I was going to be a zombie for the meeting with the lawyer and the cops tomorrow. Adam would have to do all the talking for me—he’d had about ten minutes more sleep than I had. But if Wulfe knew something, anything that would give us an advantage over Guayota, we needed to find out what it was. In less than a week, he’d killed who knows how many people. The official report, according to Adam’s private investigator in Eugene, was that four had died in the fire Guayota had started in Christy’s condo. There were all those women in the field in Finley and however many he’d killed tonight. Coyote had said Guayota wouldn’t stop until he was stopped.

“Fine,” I said. “Give me time to shower, and we’ll be there.” I hung up my phone and looked at the time.

“When’s daylight?” I asked.

“About three hours,” Adam said. “About a half an hour before we’re scheduled to meet with the lawyer.”

“I could take Warren or Darryl,” I said. “You could sleep and go meet with the lawyers. I’d join you later for the police and keep my mouth shut. Possibly drool on your shoulder and snore.”

He shook his head. “No. I’ll drool and snore on you, too. The one thing that is not going to happen is you visiting the court jester of the evil undead alone.”

11

Wulfe’s house was in a housing development that had been an orchard ten years ago. The houses in this one almost escaped that “we were all designed by the same architect and you can pick one of three house plans” sameness. It had been in place long enough for hedges and greenery, but not quite long enough for big trees.

The neighborhood was firmly middle-class, with mobile basketball hoops in front of the garage doors in driveways and swing sets in the backyards. The people who lived right next door to Wulfe had a giant cedar kid’s activity center—it was way too huge to be merely a swing set—and an aboveground swimming pool in their side yard. The side yard right next to Wulfe’s house. Those hadn’t been there the last time I’d visited.

Wulfe’s neighbors had a yappy little dog that started barking as soon as we pulled into Wulfe’s driveway.
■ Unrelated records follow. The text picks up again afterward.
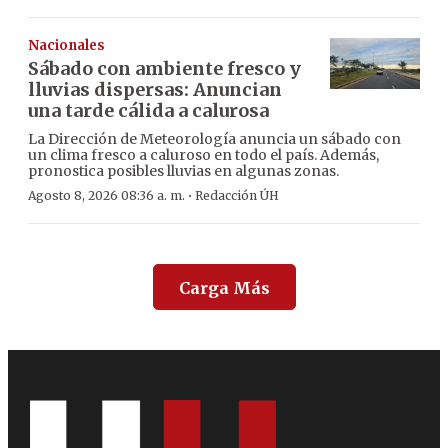
Nacionales
Sábado con ambiente fresco y
lluvias dispersas: Anuncian
una tarde cálida a calurosa
La Dirección de Meteorología anuncia un sábado con
un clima fresco a caluroso en todo el país. Además,
pronostica posibles lluvias en algunas zonas.
·
Agosto 8, 2026 08:36 a. m.
Redacción ÚH
Carga Más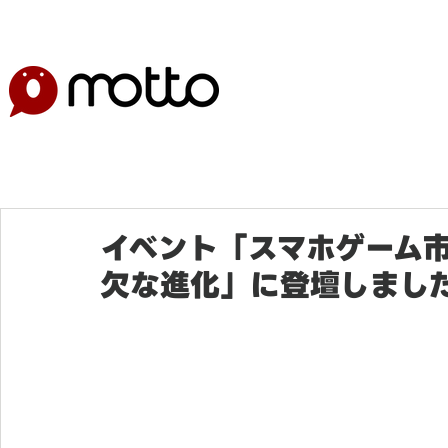
イベント「スマホゲーム市
欠な進化」に登壇しまし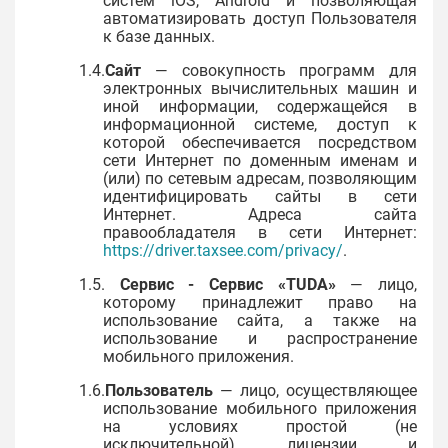
систем iOS, Android и позволяющая
автоматизировать доступ Пользователя
к базе данных.
1.4.
Сайт
— совокупность программ для
электронных вычислительных машин и
иной информации, содержащейся в
информационной системе, доступ к
которой обеспечивается посредством
сети Интернет по доменным именам и
(или) по сетевым адресам, позволяющим
идентифицировать сайты в сети
Интернет. Адреса сайта
правообладателя в сети Интернет:
https://driver.taxsee.com/privacy/
.
1.5.
Сервис - Сервис «
TUDA
»
— лицо,
которому принадлежит право на
использование сайта, а также на
использование и распространение
мобильного приложения.
1.6.
Пользователь
— лицо, осуществляющее
использование мобильного приложения
на условиях простой (не
исключительной) лицензии и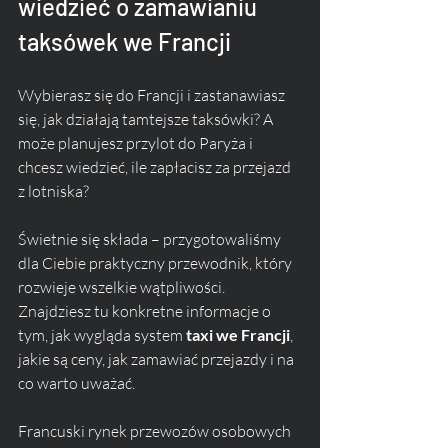
wiedzieć o zamawianiu 
taksówek we Francji
Wybierasz się do Francji i zastanawiasz 
się, jak działają tamtejsze taksówki? A 
może planujesz przylot do Paryża i 
chcesz wiedzieć, ile zapłacisz za przejazd 
z lotniska? 
Świetnie się składa – przygotowaliśmy 
dla Ciebie praktyczny przewodnik, który 
rozwieje wszelkie wątpliwości. 
Znajdziesz tu konkretne informacje o 
tym, jak wygląda system 
taxi we Francji
, 
jakie są ceny, jak zamawiać przejazdy i na 
co warto uważać.
Francuski rynek przewozów osobowych 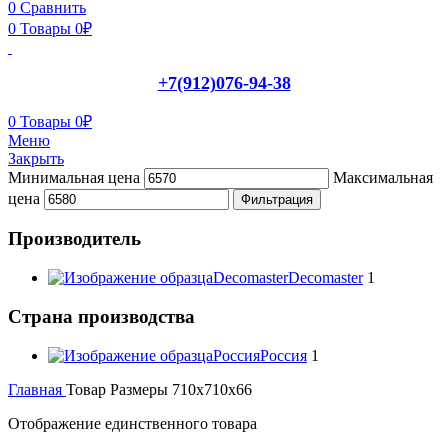
0
Сравнить
0
Товары
0
₽
+7(912)076-94-38
0
Товары
0
₽
Меню
Закрыть
Минимальная цена
Максимальная
цена
Фильтрация
Производитель
Decomaster
Decomaster
1
Страна производства
Россия
Россия
1
Главная
Товар Размеры
710x710x66
Отображение единственного товара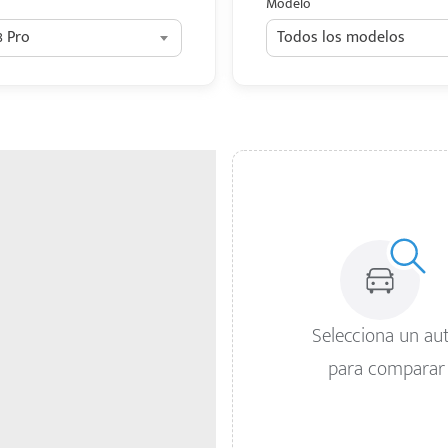
Modelo
8 Pro
Todos los modelos
Selecciona un au
para comparar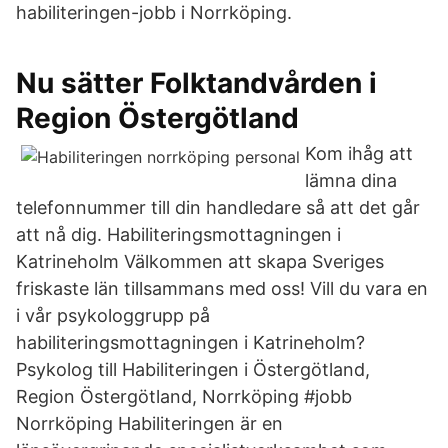
habiliteringen-jobb i Norrköping.
Nu sätter Folktandvården i
Region Östergötland
Kom ihåg att
lämna dina
telefonnummer till din handledare så att det går
att nå dig. Habiliteringsmottagningen i
Katrineholm Välkommen att skapa Sveriges
friskaste län tillsammans med oss! Vill du vara en
i vår psykologgrupp på
habiliteringsmottagningen i Katrineholm?
Psykolog till Habiliteringen i Östergötland,
Region Östergötland, Norrköping #jobb
Norrköping Habiliteringen är en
No lights turned on, and I bet that it yapped at cars driving by, cats trespassing in its yard, and bugs flying past the window. There is nothing more useless than a watchdog that barks at normal things the same way it does at a thief at the door.

“This is where Wulfe’s home is?” asked Adam, turning off the engine.
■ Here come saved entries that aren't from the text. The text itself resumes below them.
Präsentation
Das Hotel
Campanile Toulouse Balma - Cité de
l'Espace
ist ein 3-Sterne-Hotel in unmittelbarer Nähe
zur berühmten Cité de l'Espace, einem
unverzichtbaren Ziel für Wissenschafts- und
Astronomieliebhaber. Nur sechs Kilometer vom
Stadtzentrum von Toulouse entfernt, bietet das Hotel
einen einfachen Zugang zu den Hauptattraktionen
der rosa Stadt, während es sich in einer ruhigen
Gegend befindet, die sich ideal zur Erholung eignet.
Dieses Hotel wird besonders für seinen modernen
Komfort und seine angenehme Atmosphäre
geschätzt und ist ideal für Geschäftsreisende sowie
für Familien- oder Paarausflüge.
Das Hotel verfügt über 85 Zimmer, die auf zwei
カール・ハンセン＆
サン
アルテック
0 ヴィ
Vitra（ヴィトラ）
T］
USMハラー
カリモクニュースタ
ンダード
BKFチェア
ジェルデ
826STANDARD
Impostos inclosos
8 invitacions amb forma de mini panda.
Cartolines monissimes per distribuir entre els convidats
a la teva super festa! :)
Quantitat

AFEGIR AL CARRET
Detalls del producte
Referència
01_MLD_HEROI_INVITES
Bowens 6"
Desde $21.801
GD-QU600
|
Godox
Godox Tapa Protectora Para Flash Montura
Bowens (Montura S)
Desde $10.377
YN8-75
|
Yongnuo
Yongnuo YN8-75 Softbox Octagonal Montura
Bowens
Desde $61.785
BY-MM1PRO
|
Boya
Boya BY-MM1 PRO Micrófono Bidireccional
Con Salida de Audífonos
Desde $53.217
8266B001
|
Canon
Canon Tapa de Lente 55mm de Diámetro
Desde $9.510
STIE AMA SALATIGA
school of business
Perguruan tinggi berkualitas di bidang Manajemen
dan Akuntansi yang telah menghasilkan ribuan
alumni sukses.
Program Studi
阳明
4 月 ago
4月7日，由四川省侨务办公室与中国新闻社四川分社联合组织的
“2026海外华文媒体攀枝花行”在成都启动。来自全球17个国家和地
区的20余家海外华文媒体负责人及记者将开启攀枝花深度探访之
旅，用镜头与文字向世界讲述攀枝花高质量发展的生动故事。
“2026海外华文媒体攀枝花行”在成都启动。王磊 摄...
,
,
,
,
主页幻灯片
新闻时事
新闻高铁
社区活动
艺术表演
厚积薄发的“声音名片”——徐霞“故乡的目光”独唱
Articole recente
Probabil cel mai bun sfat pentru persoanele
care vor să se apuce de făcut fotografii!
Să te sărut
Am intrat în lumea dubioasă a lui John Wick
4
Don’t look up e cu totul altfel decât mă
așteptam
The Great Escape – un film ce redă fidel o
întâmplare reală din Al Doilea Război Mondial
“I know,” I told him. “Blew my mind, too.”

He looked at the swimming pool. “I feel as though I need to warn them about what occupies the house next door.”
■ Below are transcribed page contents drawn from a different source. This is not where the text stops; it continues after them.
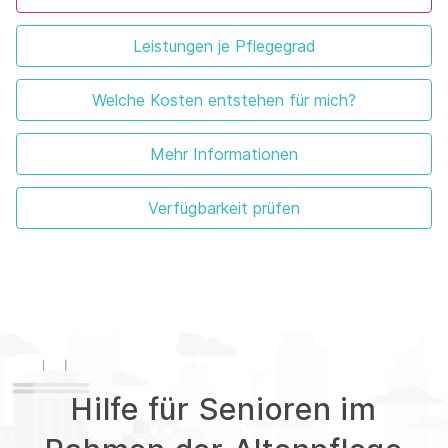
Leistungen je Pflegegrad
Welche Kosten entstehen für mich?
Mehr Informationen
Verfügbarkeit prüfen
Hilfe für Senioren im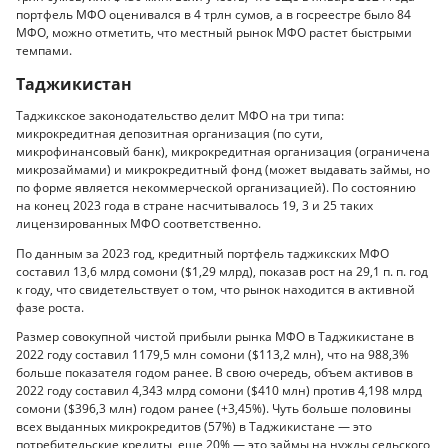
портфель МФО оценивался в 4 трлн сумов, а в госреестре было 84
МФО, можно отметить, что местный рынок МФО растет быстрыми
темпами.
Таджикистан
Таджикское законодательство делит МФО на три типа:
микрокредитная депозитная организация (по сути,
микрофинансовый банк), микрокредитная организация (ограничена
микрозаймами) и микрокредитный фонд (может выдавать займы, но
по форме является некоммерческой организацией). По состоянию
на конец 2023 года в стране насчитывалось 19, 3 и 25 таких
лицензированных МФО соответственно.
По данным за 2023 год, кредитный портфель таджикских МФО
составил 13,6 млрд сомони ($1,29 млрд), показав рост на 29,1 п. п. год
к году, что свидетельствует о том, что рынок находится в активной
фазе роста.
Размер совокупной чистой прибыли рынка МФО в Таджикистане в
2022 году составил 1179,5 млн сомони ($113,2 млн), что на 988,3%
больше показателя годом ранее. В свою очередь, объем активов в
2022 году составил 4,343 млрд сомони ($410 млн) против 4,198 млрд
сомони ($396,3 млн) годом ранее (+3,45%). Чуть больше половины
всех выданных микрокредитов (57%) в Таджикистане — это
потребительские кредиты, еще 20% — это займы на нужды сельского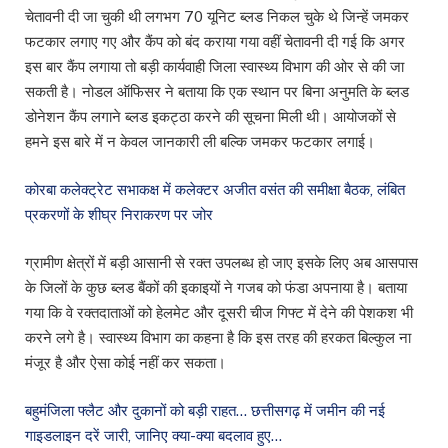
चेतावनी दी जा चुकी थी लगभग 70 यूनिट ब्लड निकल चुके थे जिन्हें जमकर
फटकार लगाए गए और कैंप को बंद कराया गया वहीं चेतावनी दी गई कि अगर
इस बार कैंप लगाया तो बड़ी कार्यवाही जिला स्वास्थ्य विभाग की ओर से की जा
सकती है। नोडल ऑफिसर ने बताया कि एक स्थान पर बिना अनुमति के ब्लड
डोनेशन कैंप लगाने ब्लड इकट्ठा करने की सूचना मिली थी। आयोजकों से
हमने इस बारे में न केवल जानकारी ली बल्कि जमकर फटकार लगाई।
कोरबा कलेक्ट्रेट सभाकक्ष में कलेक्टर अजीत वसंत की समीक्षा बैठक, लंबित
प्रकरणों के शीघ्र निराकरण पर जोर
ग्रामीण क्षेत्रों में बड़ी आसानी से रक्त उपलब्ध हो जाए इसके लिए अब आसपास
के जिलों के कुछ ब्लड बैंकों की इकाइयों ने गजब को फंडा अपनाया है। बताया
गया कि वे रक्तदाताओं को हेलमेट और दूसरी चीज गिफ्ट में देने की पेशकश भी
करने लगे है। स्वास्थ्य विभाग का कहना है कि इस तरह की हरकत बिल्कुल ना
मंजूर है और ऐसा कोई नहीं कर सकता।
बहुमंजिला फ्लैट और दुकानों को बड़ी राहत… छत्तीसगढ़ में जमीन की नई
गाइडलाइन दरें जारी, जानिए क्या-क्या बदलाव हुए…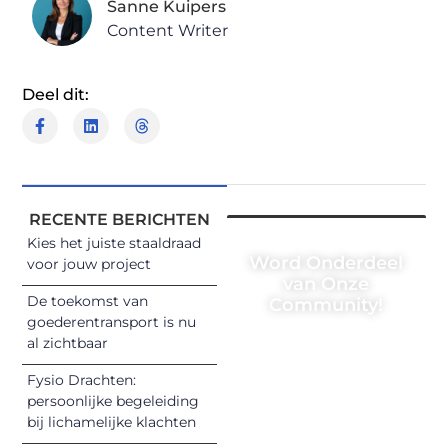
Sanne Kuipers
Content Writer
Deel dit:
RECENTE BERICHTEN
Kies het juiste staaldraad
Word Onderdeel
voor jouw project
van Onze
De toekomst van
Community!
goederentransport is nu
Registreer je
al zichtbaar
vandaag nog en
Fysio Drachten:
begin met het
persoonlijke begeleiding
delen van jouw
bij lichamelijke klachten
unieke perspectief.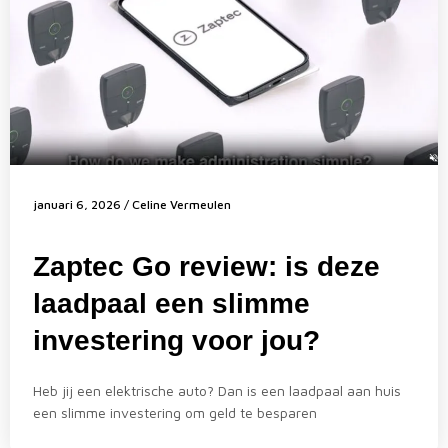
januari 6, 2026
/
Celine Vermeulen
Zaptec Go review: is deze
laadpaal een slimme
investering voor jou?
Heb jij een elektrische auto? Dan is een laadpaal aan huis
een slimme investering om geld te besparen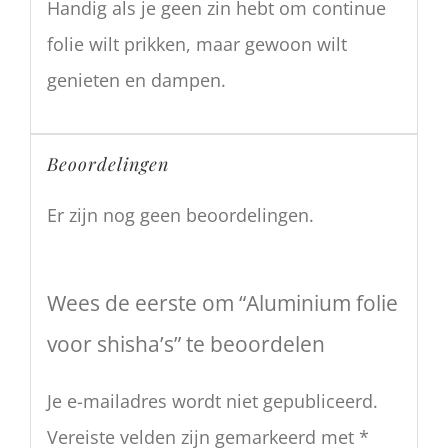
Handig als je geen zin hebt om continue
folie wilt prikken, maar gewoon wilt
genieten en dampen.
Beoordelingen
Er zijn nog geen beoordelingen.
Wees de eerste om “Aluminium folie
voor shisha’s” te beoordelen
Je e-mailadres wordt niet gepubliceerd.
Vereiste velden zijn gemarkeerd met
*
“If it helps,” I said. “They are probably the safest people in the Tri-Cities. He’s not going to feed so close to home—and you can bet that nothing else is, either. Unless their yappy dog drives Wulfe crazy; then all bets are off.”

Adam shook his head and hopped out of the SUV. I jumped out of my side, too. I couldn’t see the ghosts. Vampires’ lairs always have ghosts, but they only show up when the vampires are asleep. I could feel them like a dozen eyes watching me from the shadows.